[LU-11472] LNet Health: Decrement health value on response timeout Created: 04/Oct/18 Updated: 02/Nov/18 Resolved: 02/Nov/18 |
|
| Status: | Resolved |
| Project: | Lustre |
| Component/s: | None |
| Affects Version/s: | Lustre 2.12.0 |
| Fix Version/s: | Lustre 2.12.0 |
| Type: | Bug | Priority: | Major |
| Reporter: | Amir Shehata (Inactive) | Assignee: | Amir Shehata (Inactive) |
| Resolution: | Fixed | Votes: | 0 |
| Labels: | lnet-health | ||
| Severity: | 3 |
| Rank (Obsolete): | 9223372036854775807 |
| Description |
|
When a response times out we want to decrement the health of the immediate next hop peer ni, so we don't use that interface if there are others available. |
| Comments |
| Comment by Amir Shehata (Inactive) [ 04/Oct/18 ] |
|
I have a patch which I'll commit shortly.
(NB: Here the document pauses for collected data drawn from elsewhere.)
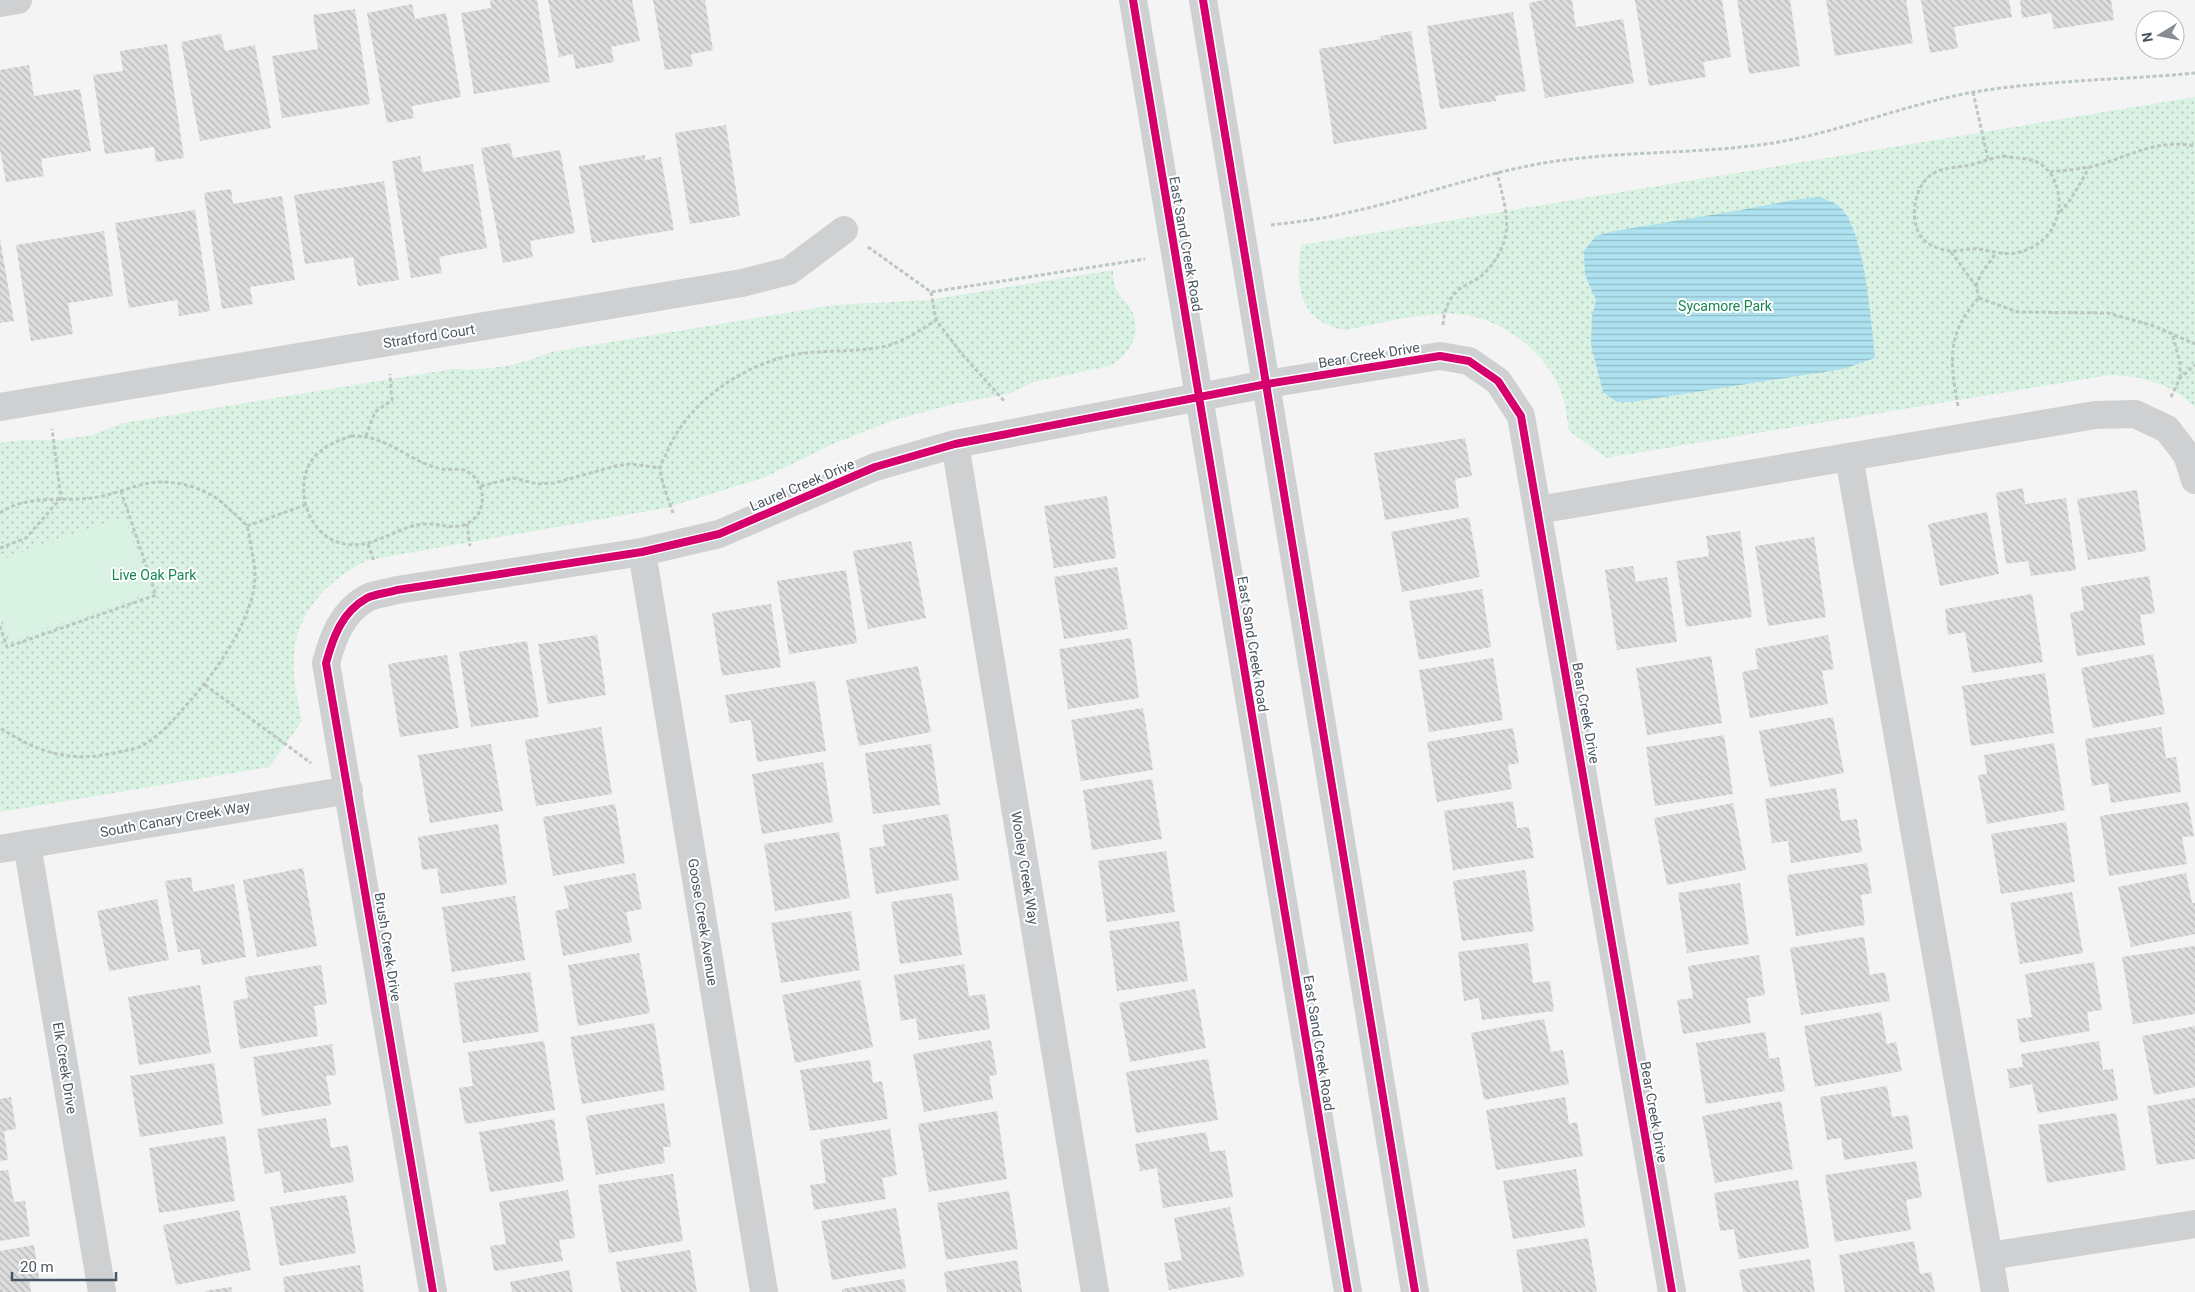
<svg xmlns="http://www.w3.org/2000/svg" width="2195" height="1292" font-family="Roboto,sans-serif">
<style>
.grass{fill:url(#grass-dots)}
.garden{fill:#d9f2e3}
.water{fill:url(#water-rules)}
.building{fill:url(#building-back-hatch)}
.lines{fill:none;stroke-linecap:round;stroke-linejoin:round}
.path{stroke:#bcc7c4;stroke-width:3;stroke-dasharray:4 2.5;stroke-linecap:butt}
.minor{stroke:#ced0d2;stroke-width:28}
.cycleway-casing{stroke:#fff;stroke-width:11}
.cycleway{stroke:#d6006c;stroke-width:8}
.labels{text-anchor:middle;stroke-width:4;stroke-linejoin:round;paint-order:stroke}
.street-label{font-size:14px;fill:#4a5661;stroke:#fff}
.park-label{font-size:14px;fill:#17864f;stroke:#fff}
</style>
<defs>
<pattern id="grass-dots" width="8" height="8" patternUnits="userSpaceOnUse" patternTransform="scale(1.25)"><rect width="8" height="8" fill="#d9f2e3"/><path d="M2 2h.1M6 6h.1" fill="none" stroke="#b2c7bb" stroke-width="1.8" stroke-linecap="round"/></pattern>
<pattern id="water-rules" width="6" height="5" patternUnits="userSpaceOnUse" patternTransform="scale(1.25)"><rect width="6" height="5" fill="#aee2f0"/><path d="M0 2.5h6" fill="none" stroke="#90bac6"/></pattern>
<pattern id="building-back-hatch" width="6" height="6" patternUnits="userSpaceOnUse" patternTransform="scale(1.25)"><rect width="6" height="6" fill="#ddddde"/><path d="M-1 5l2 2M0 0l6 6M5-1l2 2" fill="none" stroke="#b5b6b7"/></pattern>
</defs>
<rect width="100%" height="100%" fill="#f4f4f4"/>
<path class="grass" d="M2195,97V407C2170,383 2143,376 2110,375L1606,458L1569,431C1567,420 1566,408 1563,398C1551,355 1502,317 1458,314C1421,312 1382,323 1345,330C1298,322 1295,284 1301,245Z
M1113,270C1113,275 1113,281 1115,286C1118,296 1128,302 1132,311C1143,334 1129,355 1110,366L1033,382L1011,393L954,404L894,420L833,444L763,478L665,508L368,560C329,579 297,610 294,656C292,677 298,700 302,721L269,767L0,812V443L21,440H59L92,435L123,423L452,369C490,370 516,367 551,352L834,305L929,300Z"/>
<path class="garden" d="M124,517L151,593L10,641L0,612V560Z"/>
<path class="water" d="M1820,197C1827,200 1836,203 1841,208C1865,232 1871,323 1875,358L1843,369L1632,402H1617L1603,392L1591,345L1592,317L1596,300L1585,275L1584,251L1596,236L1614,231L1741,210L1793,200Z"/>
<path class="building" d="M490,0H537L550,82L474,94L461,13L491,8Z
M548,0H632L640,41L611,47L614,62L576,69L573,54L559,57Z
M653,0H705L713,50L691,54L693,66L665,70Z
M1543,0H1572L1576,27L1623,19L1634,83L1545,98L1529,3Z
M1635,0H1722L1731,57L1703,62L1706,77L1649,86Z
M1737,0H1790L1800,66L1749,74Z
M1826,0H1906L1913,43L1835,56Z
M1921,0H2009L2012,17L1954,27L1958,48L1930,53Z
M2020,0H2111L2114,20L2054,29L2051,13L2022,18Z
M412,4L415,19L446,13L461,97L412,106L414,118L387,123L367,13Z
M355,9L370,104L282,118L272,56L318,49L313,15Z
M1513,12L1526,91L1495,96L1496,101L1440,109L1427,26Z
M1411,31L1427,129L1334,144L1319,49L1381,39L1380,36Z
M221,34L225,51L255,45L271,128L200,141L181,42Z
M167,44L184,158L156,162L154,147L105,154L93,75L123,71L120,51Z
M29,65L34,96L80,89L91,151L41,159L44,176L6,182L0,149V70Z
M726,125L740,216L690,224L675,133Z
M510,143L513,158L560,150L575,233L530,241L533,257L503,263L481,148Z
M645,155V160L661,157L674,230L592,243L579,166Z
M420,156L423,172L473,164L487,248L439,257L442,273L411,278L392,161Z
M384,181L399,280L358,286L353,257L305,264L294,195Z
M231,189L233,204L282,196L295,280L250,287L253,304L222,309L204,193Z
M195,210L210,311L179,316L177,300L129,308L115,223Z
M104,231L113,296L68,303L73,334L31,341L16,245Z
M0,239L14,321L0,323Z
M1465,438L1472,476L1455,479L1459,508L1385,520L1374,453Z
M2023,488L2025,504L2066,498L2076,570L2031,576L2028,561L2006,564L1996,493Z
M2137,490L2146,551L2088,560L2077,499Z
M1107,496L1116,558L1054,568L1044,506Z
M1987,512L1999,574L1940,586L1928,524Z
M1469,517L1480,577L1402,592L1391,532Z
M1740,531L1752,617L1686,627L1676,561L1709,556L1706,536Z
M1814,537L1826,617L1768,626L1755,546Z
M911,541L926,618L868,629L853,551Z
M1633,566L1636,582L1667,577L1677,642L1617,650L1605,570Z
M1117,567L1128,629L1064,639L1054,577Z
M846,570L857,643L789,654L777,581Z
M2149,576L2155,613L2140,615L2145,645L2077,656L2070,613L2084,610L2081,587Z
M1482,589L1491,647L1419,660L1409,601Z
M2032,594L2043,662L1972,673L1965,632L1948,635L1945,609Z
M771,604L781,667L722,676L712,613Z
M597,635L606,695L548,704L538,644Z
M1828,635L1834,669L1822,671L1828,704L1750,718L1742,672L1758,669L1755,649Z
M1131,638L1139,698L1068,709L1059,649Z
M527,641L539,717L471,727L459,652Z
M2153,654L2165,714L2093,728L2081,668Z
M447,655L459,728L400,737L388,664Z
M1711,656L1722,723L1647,735L1636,668Z
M1493,658L1503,720L1429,732L1419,670Z
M918,666L931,732L859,746L846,680Z
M2045,673L2054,733L1971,746L1962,686Z
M815,681L826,751L757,762L751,720L730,723L725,695Z
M1143,708L1153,770L1081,781L1071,720Z
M1833,717L1844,773L1770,787L1759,731Z
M601,727L612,794L536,806L525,740Z
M2161,727L2166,758L2176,757L2181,792L2111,803L2108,783L2092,786L2085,739Z
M1513,728L1519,763L1508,765L1512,789L1437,802L1427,742Z
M1724,735L1733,794L1655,806L1646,747Z
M2054,743L2065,810L1987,824L1978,775L1987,774L1984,755Z
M491,744L503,811L430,823L418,755Z
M931,744L940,805L873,814L865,753Z
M823,762L833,822L762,834L752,774Z
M1152,779L1162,839L1092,850L1083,790Z
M1836,788L1841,821L1857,819L1862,852L1791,863L1788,841L1772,843L1765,799Z
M1513,801L1517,828L1529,827L1534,858L1453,870L1444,811Z
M2188,802L2194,836L2182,837L2187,864L2109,876L2100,816Z
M1733,803L1746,870L1667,885L1654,818Z
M615,804L625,863L553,876L543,817Z
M948,814L959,880L876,894L869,848L885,846L882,825Z
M2066,822L2075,882L2001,894L1991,834Z
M498,824L507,884L441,894L437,868L422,870L418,837Z
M839,832L850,898L775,911L764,844Z
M1166,851L1175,912L1107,922L1098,861Z
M1867,863L1872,893L1861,895L1865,925L1796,936L1787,875Z
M303,868L317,946L257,957L243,880Z
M1525,870L1534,931L1462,941L1453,881Z
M635,873L642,909L626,912L632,942L563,956L555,911L569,908L564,886Z
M2186,873L2192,903H2195V934L2131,947L2118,887Z
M191,877L193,892L234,884L246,957L202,965L200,949L178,952L165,881Z
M1740,883L1749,944L1687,953L1678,893Z
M2072,892L2083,953L2020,964L2010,903Z
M952,893L962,955L900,964L891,902Z
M515,896L525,960L452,972L442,907Z
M157,899L169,960L109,971L97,911Z
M851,911L860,970L781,983L771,923Z
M1179,921L1188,981L1117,991L1109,931Z
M1864,937L1870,975L1885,972L1890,1001L1801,1015L1790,948Z
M1528,943L1533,983L1550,981L1554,1011L1482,1020L1479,998L1464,1001L1458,952Z
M2195,946V1014L2133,1024L2122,957Z
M639,953L650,1013L578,1026L568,965Z
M1759,955L1765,995L1747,998L1751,1023L1683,1034L1677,1000L1693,998L1688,966Z
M2094,962L2102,1010L2087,1012L2090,1031L2020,1043L2017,1019L2032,1017L2025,974Z
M964,964L969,996L985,994L990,1029L919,1040L916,1018L901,1021L894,975Z
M321,965L327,1004L314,1006L318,1036L240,1049L233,1001L248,998L245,977Z
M530,972L539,1032L463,1043L454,983Z
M860,980L873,1047L795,1063L782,995Z
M200,985L211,1053L139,1065L128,997Z
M1195,989L1206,1048L1130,1062L1119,1003Z
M1881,1012L1887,1044L1896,1042L1902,1071L1815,1087L1804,1026Z
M1544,1019L1551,1052L1563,1050L1569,1084L1484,1100L1471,1033Z
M654,1023L665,1090L582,1104L570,1037Z
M2195,1026V1087L2154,1095L2142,1036Z
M1765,1032L1769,1059L1779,1057L1785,1091L1706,1104L1696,1043Z
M991,1040L997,1075L989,1076L993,1099L924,1112L913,1054Z
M544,1041L555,1110L465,1124L459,1088L473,1086L468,1052Z
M2099,1041L2103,1070L2113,1069L2118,1100L2038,1113L2032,1084L2010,1088L2007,1069L2023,1067L2021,1054Z
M332,1044L336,1075L326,1076L331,1105L262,1116L253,1057Z
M1208,1059L1218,1120L1136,1133L1126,1072Z
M870,1060L873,1083L882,1081L888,1119L810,1131L800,1070Z
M214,1063L223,1124L140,1137L130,1076Z
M1887,1086L1892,1117L1908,1115L1913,1149L1844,1160L1841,1138L1827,1140L1820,1097Z
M11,1097L16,1129L4,1131L8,1160L0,1161V1099Z
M1565,1097L1569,1124L1577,1122L1583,1156L1496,1170L1486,1110Z
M2195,1098V1159L2157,1165L2147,1106Z
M1781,1101L1793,1169L1715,1183L1702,1116Z
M664,1103L671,1147H663L665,1163L596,1175L586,1116Z
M997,1111L1007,1179L929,1192L918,1124Z
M2116,1113L2126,1170L2047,1183L2038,1125Z
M326,1118L331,1148L348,1145L354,1182L284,1193L280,1171L265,1174L257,1129Z
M554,1119L564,1181L490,1192L479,1132Z
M890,1129L897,1175L882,1178L886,1199L814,1210L810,1185L826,1183L820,1140Z
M1206,1132L1210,1152L1225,1150L1233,1197L1163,1208L1157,1168L1140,1171L1135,1144Z
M225,1136L235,1201L159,1213L149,1148Z
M1916,1161L1922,1197L1906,1200L1911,1230L1835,1242L1825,1175Z
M1576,1169L1585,1227L1513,1239L1503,1181Z
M8,1170L14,1202L25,1201L30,1236L0,1241V1171Z
M673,1174L683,1241L609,1253L598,1185Z
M1798,1180L1809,1248L1739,1259L1734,1229L1720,1231L1714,1193Z
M568,1190L575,1238L559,1240L563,1261L494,1271L490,1246L506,1244L499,1202Z
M1009,1191L1018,1249L946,1260L937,1203Z
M346,1195L356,1253L280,1266L270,1207Z
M1230,1207L1244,1276L1169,1290L1164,1263L1182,1260L1174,1218Z
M896,1208L906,1268L832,1280L821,1221Z
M239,1210L251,1270L176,1285L163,1225Z
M1588,1238L1597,1292H1523L1516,1250Z
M1914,1241L1920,1274L1931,1272L1935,1292H1845L1839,1255Z
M34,1245L39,1279L29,1281L31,1292H0V1251Z
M690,1250L697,1292H621L616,1262Z
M1810,1259L1815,1292H1743L1739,1270Z
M1017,1260L1022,1292H947L944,1272Z
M360,1265L364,1292H285L283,1277Z
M569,1270L573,1292H512L510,1282Z
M904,1279L906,1292H842V1289Z
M231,1287L232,1292H206L205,1291Z"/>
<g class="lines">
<path class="path" d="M1973,92L1988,159
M2003,156C2014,158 2027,158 2037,162C2049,168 2056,180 2058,192C2063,219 2049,243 2023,251C2007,257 1993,251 1978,249C1966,248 1955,253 1944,250C1937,248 1929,245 1924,240C1907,224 1914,183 1934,173C1947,166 1960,168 1974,164C1984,161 1993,158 2003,156Z
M2050,172C2067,170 2084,169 2101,164C2135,154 2158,139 2195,146
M2060,212L2071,199L2089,168
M1271,225C1296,222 1322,219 1346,213C1411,199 1473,176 1538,164C1616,150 1695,155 1773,143C1841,132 1906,104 1974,92C2047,80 2121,80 2195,73
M868,247L931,292L1145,259
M1951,252L1976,286L1979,298
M1976,286L1981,274L1996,253
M931,292L936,320L961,353L1005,402
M1979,298L2018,312L2108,313L2154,326L2195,344
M1443,325C1444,311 1449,296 1461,288C1467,284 1475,281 1481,276C1494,265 1503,250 1506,233C1509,214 1501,191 1497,172
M2173,336L2180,363V378
M2171,397L2180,378L2195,365
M1958,406C1950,362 1946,333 1979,298
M351,436C389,435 408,462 442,469C450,471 462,467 468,472C487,483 488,515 466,524C453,530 438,523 425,524C396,526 375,549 345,544C307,538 291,484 315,456C326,445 337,441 351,436Z
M366,436L375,412L392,400L390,374
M481,486L513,478L538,484L554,483L616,466L630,464L660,468
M0,513C31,491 73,505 107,495C126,490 145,481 165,482C189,483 213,492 229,509C235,514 241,519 246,525C249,530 250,541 251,547C253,556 255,567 255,577C254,618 216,672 189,702C174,719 160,737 139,747C132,750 122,751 114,753C68,763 38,752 0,728
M673,513C669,501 661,481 660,469C660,464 665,457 667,452C687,404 738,368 788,356C818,349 851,353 882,347C902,343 919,331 936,320
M467,524L470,546
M247,526L305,505
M368,544L374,562
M0,548L26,538L61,498L52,429
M0,626L7,647L156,595L121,491
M205,685L311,763"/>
<path class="minor" d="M1133,0L1348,1292
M1203,0L1415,1292
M0,3L18,0
M0,407L742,283L789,271L844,230
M955,444L1095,1292
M1849,457L1995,1292
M1538,510L2095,415L2135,414L2167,429L2187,455L2195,480
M642,552L764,1292
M27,844L102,1292
M0,849L349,790
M1989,1256L2195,1224
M433,1292L326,663C333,637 342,612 367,598C375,594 388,593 397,590L642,552L719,534L875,467L955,444L1267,384L1440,356L1469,361L1498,381L1521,416L1672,1292"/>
<g class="cycleway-casing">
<path id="cycleway" d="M1133,0L1348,1292
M1203,0L1415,1292
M433,1292L326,663C333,637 342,612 367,598C375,594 388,593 397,590L642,552L719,534L875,467L955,444L1267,384L1440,356L1469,361L1498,381L1521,416L1672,1292"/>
</g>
<use href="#cycleway" class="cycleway"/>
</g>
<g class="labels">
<g class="street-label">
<text transform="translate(1186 244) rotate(80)" y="5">East Sand Creek Road</text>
<text transform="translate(429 336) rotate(-9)" y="5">Stratford Court</text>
<text transform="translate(1369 355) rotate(-9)" y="5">Bear Creek Drive</text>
<text transform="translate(802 485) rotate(-23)" y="5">Laurel Creek Drive</text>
<text transform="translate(1253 644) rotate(81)" y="5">East Sand Creek Road</text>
<text transform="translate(1586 713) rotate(80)" y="5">Bear Creek Drive</text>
<text transform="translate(175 819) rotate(-10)" y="5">South Canary Creek Way</text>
<text transform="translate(1025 868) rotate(81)" y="5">Wooley Creek Way</text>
<text transform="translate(703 922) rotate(81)" y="5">Goose Creek Avenue</text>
<text transform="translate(388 947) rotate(81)" y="5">Brush Creek Drive</text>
<text transform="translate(1319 1043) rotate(81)" y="5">East Sand Creek Road</text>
<text transform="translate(65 1068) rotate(81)" y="5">Elk Creek Drive</text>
<text transform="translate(1654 1112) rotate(80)" y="5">Bear Creek Drive</text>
</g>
<g class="park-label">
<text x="1725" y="311">Sycamore Park</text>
<text x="154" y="580">Live Oak Park</text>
</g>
</g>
<g transform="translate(2160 35) rotate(260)"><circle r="24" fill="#ffffff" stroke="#b7bbc0"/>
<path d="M0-4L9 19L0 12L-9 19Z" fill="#868d94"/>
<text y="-8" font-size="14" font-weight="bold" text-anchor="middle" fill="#4a5661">N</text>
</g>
<path d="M12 1272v8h104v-8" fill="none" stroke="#4a5661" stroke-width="2.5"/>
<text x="20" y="1272" font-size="15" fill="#4a5661" stroke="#ffffff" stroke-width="4" paint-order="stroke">20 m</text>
</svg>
However, although this is going to work for directly connected. The behavior might be an issue for routing. If the route is servicing multiple connected peer through the same route. If one of the final destinations has a problem and it doesn't respond then the router interface will be dinged. It'll be put on the recovery queue, and recover, but during that period of time the route will be down. |
| Comment by Gerrit Updater [ 05/Oct/18 ] |
|
Amir Shehata (ashehata@whamcloud.com) uploaded a new patch: https://review.whamcloud.com/33295 |
| Comment by Gerrit Updater [ 05/Oct/18 ] |
|
Amir Shehata (ashehata@whamcloud.com) uploaded a new patch: https://review.whamcloud.com/33308 |
| Comment by Gerrit Updater [ 02/Nov/18 ] |
|
Oleg Drokin (green@whamcloud.com) merged in patch https://review.whamcloud.com/33308/ |
| Comment by Peter Jones [ 02/Nov/18 ] |
|
Landed for 2.12 |